Fred Keane as a major influence on mechanical harvests/cooperatives sets up almond industry in South Australia

Fred Keane (inset) pushed ideas on mechanical harvesting and cooperatives that particularly influenced northern Adelaide Plains almond growers such as Jim Pierson, pictured with his son Ben, trading as AJS Pierson and Son, in a South Australian almond business that he saw grow enormously.
Images courtesy Almondco
Fred Keane, inducted into the Australian almond industry hall of fame in 2011, floated the idea that led to South Australia’s major Almondco’s grower-owned marketing and processing enterprise.
Born in 1918, Keane grew up surrounded by almonds grown by his father Albert Keane along the Sturt Creek at Marion, south of Adelaide. With Pethick Wonders, Johnston Prolific and Chellaston the main almond varieties, the harvesting was done by hand with sheets on either side of the tree and limbs hit with sticks to remove the crop. This was a part-time enterprise as Albert Keane worked full time at a brickworks. With his sons, he used to crack their crop open by hammer sitting around the kitchen table.
After World War I, Fred Keane leased three acres of almonds from his father at Marion. Fred and wife Lesley bought land at Angle Vale in 1953 and, because there was no water on the property, grew their own trees at Marion for the new orchard. They planted 30 acres of Papershells, Strout, Chellaston, Johnston Prolific, Pethick Wonder and B2. In the early years, Keane didn't water the trees at all,\ but later sank a bore and used portable aluminum pipes with sprinklers attached.
In 1963, Keane retired from the army and became a full time orchardist and bought more land in the Angle Vale area to grow almonds. Keane's nursery started in 1966, growing almond trees and budwood of special varieties for growers.
After a trip to California in the early 1970s, Keane became convinced mechanical harvesting was the future way and organised a syndicate of local growers to buy a set of harvesting equipment. This was the start of mechanical harvesting in the northern Adelaide Plains area. Initial problems mainly stemmed from trees and orchards being trained and spaced to suit hand harvesting.
Working with Brenton Baker and David Cartwright from the South Australian government agriculture department, Keane brought new varieties and rootstocks into Australia for testing at the old Northfield research centre. One of the rootstocks, Bright's Hybrid, proved important for the almond industry, particularly the northern Adelaide Plains area due to its salinity tolerance. Keane was a founding member of the Almond Improvement Society, putting in place the the successful and crucial budwood scheme underpinning the genetic quality of the trees grown and planted.

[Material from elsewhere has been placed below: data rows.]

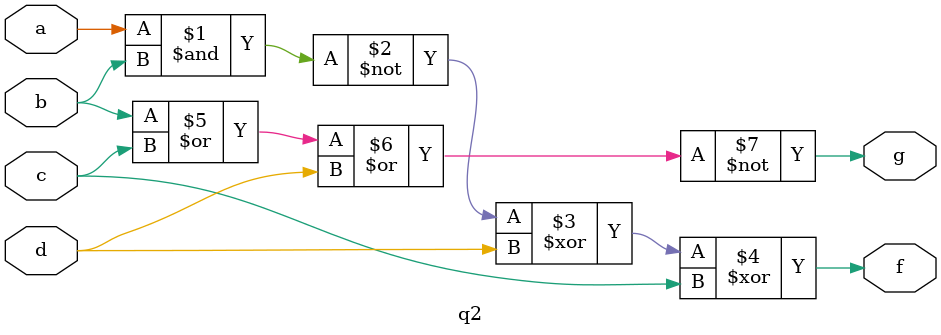
<source format=v>
module q2(a,b,c,d,f,g);

input a,b,c,d;
output f,g;

assign f = ((~(a & b)) ^ d ^ c);
assign g = ~(b | c | d);

endmodule
</source>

Keane, as a member of the Almond Grower Co-operative Committee, at the Adelaide southern suburb of Edwardstown, visited many almond growers to provide advice. He was an inaugural member of the northern Adelaide Plains Almond Group in the 1970s where he worked with four growers to buy a mechanical harvester each, and work as mini co-operative that was key to their growth.
Jim Pierson, whose family had bought farm land at Virginia decades before, was one of those northern Adelaide Plains almond growers. The Piersons were previously market gardeners at Campbelltown in Adelaide’s northeast suburbs. With their shift to the northern plains, they starting out predominantly in potatoes and celery but the Piersons and other local growers learned that Australia was importing almonds to meet consumption demands. After their first almond harvest, laboriously hand knocked from trees, the switch to mechanising and a mini cooperative, influenced by Fred Keane, saw a gradual transition out of potatoes and celery and into almonds.
Jim Pierson also enjoyed the greater benefits of the bigger Almondco cooperative and was on its board for 20 years when he saw the industry grow enormously.